It was 4.30am when a polyphonic ringtone pierced the silence.
Sleepy and apprehensive, I weighed up the possibilities. I could: a) get up to do the Piste Bleue, a 28 kilometre walk that Toby, Bec and I had signed up for or b) go back to sleep and enjoy a leisurely wake-up at a respectable hour.
The answer would have been simple, but with an excited husband and friend who was also enduring a rude awakening, the Piste Bleue seemed to be my only option.
This is 4.30am in Vila. Jolted awake by my trusty digicel mobile complete with polyphonic ringtone..who needs an iphone, hey?
Close to a thousand people gathered before dawn as organisers registered and branded runners and walkers alike. The elderly, teenagers and Japanese people wearing jeans converged at the starting point, eagerly awaiting the siren.
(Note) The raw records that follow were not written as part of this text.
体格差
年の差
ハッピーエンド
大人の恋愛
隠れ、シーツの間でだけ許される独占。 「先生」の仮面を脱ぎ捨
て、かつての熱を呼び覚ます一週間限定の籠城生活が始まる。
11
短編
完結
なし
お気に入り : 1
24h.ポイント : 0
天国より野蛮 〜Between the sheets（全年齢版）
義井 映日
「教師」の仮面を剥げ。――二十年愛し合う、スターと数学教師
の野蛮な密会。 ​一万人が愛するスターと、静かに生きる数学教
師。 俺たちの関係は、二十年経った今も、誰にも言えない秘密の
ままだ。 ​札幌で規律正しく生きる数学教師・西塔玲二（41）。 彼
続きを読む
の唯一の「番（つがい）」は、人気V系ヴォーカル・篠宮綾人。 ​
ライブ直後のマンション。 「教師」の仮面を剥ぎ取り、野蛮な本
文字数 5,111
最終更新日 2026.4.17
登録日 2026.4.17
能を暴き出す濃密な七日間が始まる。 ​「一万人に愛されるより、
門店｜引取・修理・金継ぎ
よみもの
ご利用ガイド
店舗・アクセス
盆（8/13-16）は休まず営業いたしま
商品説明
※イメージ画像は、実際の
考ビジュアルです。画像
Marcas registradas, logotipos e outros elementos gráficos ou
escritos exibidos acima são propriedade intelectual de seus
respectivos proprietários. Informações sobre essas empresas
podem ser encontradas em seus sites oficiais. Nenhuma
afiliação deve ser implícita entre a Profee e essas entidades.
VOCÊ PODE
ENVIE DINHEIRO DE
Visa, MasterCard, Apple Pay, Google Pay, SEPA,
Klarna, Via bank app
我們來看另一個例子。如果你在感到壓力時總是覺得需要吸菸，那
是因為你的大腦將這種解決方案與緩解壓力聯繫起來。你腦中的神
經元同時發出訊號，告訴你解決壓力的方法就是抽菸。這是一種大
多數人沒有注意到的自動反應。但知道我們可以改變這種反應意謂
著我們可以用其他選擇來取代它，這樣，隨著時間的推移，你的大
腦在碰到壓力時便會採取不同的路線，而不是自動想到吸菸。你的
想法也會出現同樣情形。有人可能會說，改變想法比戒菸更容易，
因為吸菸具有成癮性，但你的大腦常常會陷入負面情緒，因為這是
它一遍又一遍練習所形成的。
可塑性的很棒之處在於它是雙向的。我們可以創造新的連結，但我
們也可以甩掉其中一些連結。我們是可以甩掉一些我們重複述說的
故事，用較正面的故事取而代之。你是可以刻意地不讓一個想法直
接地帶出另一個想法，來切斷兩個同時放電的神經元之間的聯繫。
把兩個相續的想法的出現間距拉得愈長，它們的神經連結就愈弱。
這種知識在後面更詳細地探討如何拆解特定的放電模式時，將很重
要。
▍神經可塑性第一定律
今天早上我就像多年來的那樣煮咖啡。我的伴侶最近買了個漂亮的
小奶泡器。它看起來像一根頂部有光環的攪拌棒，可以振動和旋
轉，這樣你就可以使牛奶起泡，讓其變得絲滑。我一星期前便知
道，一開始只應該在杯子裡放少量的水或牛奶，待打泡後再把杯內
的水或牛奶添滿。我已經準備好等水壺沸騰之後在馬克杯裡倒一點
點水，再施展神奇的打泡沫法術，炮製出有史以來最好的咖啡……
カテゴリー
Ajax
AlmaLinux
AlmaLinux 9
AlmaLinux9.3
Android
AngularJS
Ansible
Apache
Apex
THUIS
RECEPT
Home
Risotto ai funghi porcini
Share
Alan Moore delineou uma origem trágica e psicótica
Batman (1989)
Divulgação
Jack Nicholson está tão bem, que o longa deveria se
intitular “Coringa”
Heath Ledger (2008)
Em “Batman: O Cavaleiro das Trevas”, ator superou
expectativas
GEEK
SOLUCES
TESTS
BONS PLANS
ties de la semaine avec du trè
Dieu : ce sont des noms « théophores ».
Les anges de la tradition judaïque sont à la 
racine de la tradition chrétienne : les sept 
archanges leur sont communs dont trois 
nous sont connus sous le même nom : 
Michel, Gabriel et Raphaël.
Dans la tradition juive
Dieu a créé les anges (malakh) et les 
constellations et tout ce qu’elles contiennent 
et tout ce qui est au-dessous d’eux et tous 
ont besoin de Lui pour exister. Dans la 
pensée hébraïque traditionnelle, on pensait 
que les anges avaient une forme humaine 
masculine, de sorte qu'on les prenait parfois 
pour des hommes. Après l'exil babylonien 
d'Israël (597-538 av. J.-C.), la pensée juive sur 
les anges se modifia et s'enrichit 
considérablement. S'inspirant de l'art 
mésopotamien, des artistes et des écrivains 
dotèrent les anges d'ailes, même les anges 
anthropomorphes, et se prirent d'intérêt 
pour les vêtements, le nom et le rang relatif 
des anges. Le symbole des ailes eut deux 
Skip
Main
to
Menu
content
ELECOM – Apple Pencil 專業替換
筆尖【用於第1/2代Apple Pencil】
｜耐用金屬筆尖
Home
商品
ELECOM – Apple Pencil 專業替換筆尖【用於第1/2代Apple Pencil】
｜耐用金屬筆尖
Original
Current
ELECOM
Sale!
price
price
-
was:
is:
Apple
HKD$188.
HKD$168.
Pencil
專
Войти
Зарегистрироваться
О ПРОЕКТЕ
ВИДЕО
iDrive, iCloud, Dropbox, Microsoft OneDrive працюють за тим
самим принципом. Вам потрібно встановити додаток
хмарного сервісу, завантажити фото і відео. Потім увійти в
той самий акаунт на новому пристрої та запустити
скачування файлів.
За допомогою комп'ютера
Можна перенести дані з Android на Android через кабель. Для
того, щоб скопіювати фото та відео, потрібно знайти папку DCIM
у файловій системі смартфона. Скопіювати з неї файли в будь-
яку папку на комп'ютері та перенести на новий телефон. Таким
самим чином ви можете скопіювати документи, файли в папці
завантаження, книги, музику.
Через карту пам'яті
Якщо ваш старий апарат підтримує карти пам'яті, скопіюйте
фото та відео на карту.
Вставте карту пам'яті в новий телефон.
Branded and ready to go. I started to wonder why they were at pains to identify us all so carefully….I soon worked it out.
The French MC welcomed us in an almost seamless mix of French, English and Bislama.
“There will be six sexpoints on La Piste Bleue,” he declared. The crowd responded with uncontrollable fits of laughter.
Realising his mistake he clarified.
“Ch-eck points. I mean check points…anyway bonne journée. Enjoy your bush,” he said, unaware that the gag continued.
We were off. Barefoot runners streaked past us as we began our walk, bleary eyed and well-prepared with first aid materials, water and walking shoes. Swept up in the crowd of ni-Van people with little more than thongs and giant smiles we became painfully aware of how precious westerners can be.
The first signs of sunlight soaked the trees and paddocks in a pale yellow. Suddenly the early start became a small price to pay. lluminated paddocks, glistening paw paw trees and a silvery sky that hinted at a beautiful day.
Yup, they’re SOCKS, and over to the right they are THONGS. We soon learned we were the ones who were crazy…turns out toes give the best grip on muddy tracks.
A woman and her pikinini made it up that hill at break neck speed. Kitted out with all the mod cons we were a little less hasty.
At the edges of the track locals gathered to laugh at the people who were walking 28 kilometres for fun. We found it funny too until the silvery sky we’d admired so much gave way to a torrential downpour. Within minutes we were soaked and the clay paths became a slippery, sloppy mess. As it turned out that was the least of our worries. Barbed wire, river crossings and a pseudo-abseiling episode were just part of the journey.
As I grappled with the rope and slowly edged my way down a slippery ravine, I heard the cheeky laughter of my husband. A moment later he shot through the bushes sliding on his bum, narrowly missing the shocked safety officer. Needless to say he got to the bottom first.
You know you’re in trouble when the ambulance gets bogged…3 times. Particularly when you are the patient in the back being rescued.
I laughed until my stomach hurt. This was no City to Surf. We jumped, climbed, waded, dodged and scrambled our way along the muddy track. It was all a bit barmy but so much fun.
By the seventh hour conversation had died and aches had set in. Visions of food were our only fuel. A steakburger with bacon. Hand cut chips. A wine. It was a sign that maybe gatorade, muesli bars and lollies were not the breakfast of champions.
Hungry, muddy and sore we turned the final corner and arrived – close to 8 hours after leaving – at our final sexpoint, I mean, checkpoint.